- _Excerpted passage_:
The reality is that a large part of the UK's so-called service industry is
based exactly on the creation and maintenance of offshore schemes of all
kinds, and much of the wealth of Cameron's party backers would evaporate if
the schemes were made public.

Voters are mostly too uninformed to know much about this world. But public
exposure plays very badly with them, because Cameron famously said "We're all
in this together" while promoting austerity at the start of the first
Coalition term.

Now, even the most unaware British voters are beginning to wonder if perhaps
he was being less than entirely honest.

Conveniently, it would be the easiest thing in the world to throw Cameron
overboard, leave Europe - so the scams can continue - and carry on with
someone fresh, new, shiny, and untainted by association, who can guarantee
business as usual behind the scenes.

It's still surprising how limited the revelations have been in the UK. It's
very hard to believe that more household names aren't involved - but so far
we've had a hit list of minor Lords hardly anyone has heard of, some former
MPs no one cares about, and Lord Ashcroft, who may not be Cameron's favourite
person after he offered some unexpected insights into Cameron's hobbies as a
student earlier in the year.

------
dpflan
The White House says it will issue a statement about tax inversions today at
12:15PM.

[http://www.cnbc.com/2016/04/05/reuters-america-white-
house-s...](http://www.cnbc.com/2016/04/05/reuters-america-white-house-says-
obama-to-issue-statement-on-tax-inversions-at-1215-pm-et-at-white-house.html)

------
pvaldes
I bet that a lot of cases will be prescribted yet (after 4 or 10 years) and
that this information is known since many years so, the most interesting
question here is... why now?

- _The data_:
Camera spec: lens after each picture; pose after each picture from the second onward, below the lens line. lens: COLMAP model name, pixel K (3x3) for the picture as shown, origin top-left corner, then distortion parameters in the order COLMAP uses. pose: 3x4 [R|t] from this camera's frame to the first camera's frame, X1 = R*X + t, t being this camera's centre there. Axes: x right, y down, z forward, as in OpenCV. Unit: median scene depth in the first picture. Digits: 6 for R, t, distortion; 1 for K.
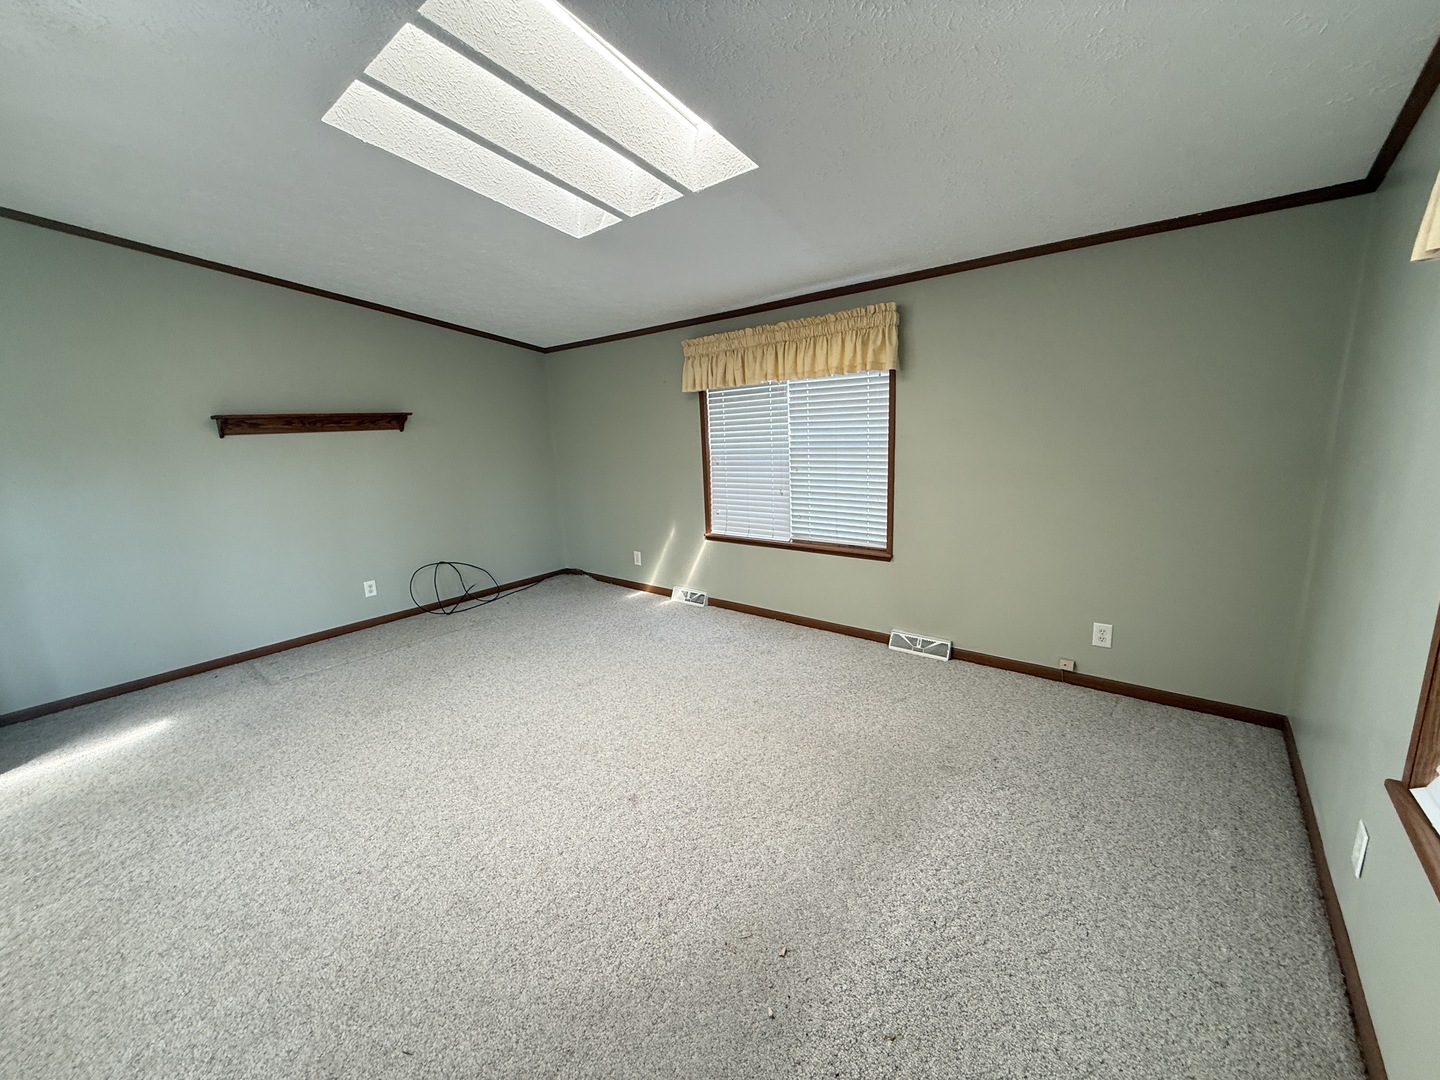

- _List of tasks_:
[A] State whether each statement agrees with the thread excerpt, answering yes or no and quoting the deciding words of the excerpt: (i) Cameron said "We're all in this together" while promoting austerity; (ii) the revelations in the UK have been extensive; (iii) the White House planned a statement on tax inversions at 12:15PM.
[B] Rewrite the thread excerpt from "It's still surprising" to "in the year.", switching "minor Lords" to "obscure peers".

- _List of solutions_:
[A]
(i) Yes: "Cameron famously said "We're all in this together" while promoting austerity at the start of the first Coalition term."
(ii) No: "It's still surprising how limited the revelations have been in the UK."
(iii) Yes: "The White House says it will issue a statement about tax inversions today at 12:15PM."

[B]
It's still surprising how limited the revelations have been in the UK. It's
very hard to believe that more household names aren't involved - but so far
we've had a hit list of obscure peers hardly anyone has heard of, some former
MPs no one cares about, and Lord Ashcroft, who may not be Cameron's favourite
person after he offered some unexpected insights into Cameron's hobbies as a
student earlier in the year.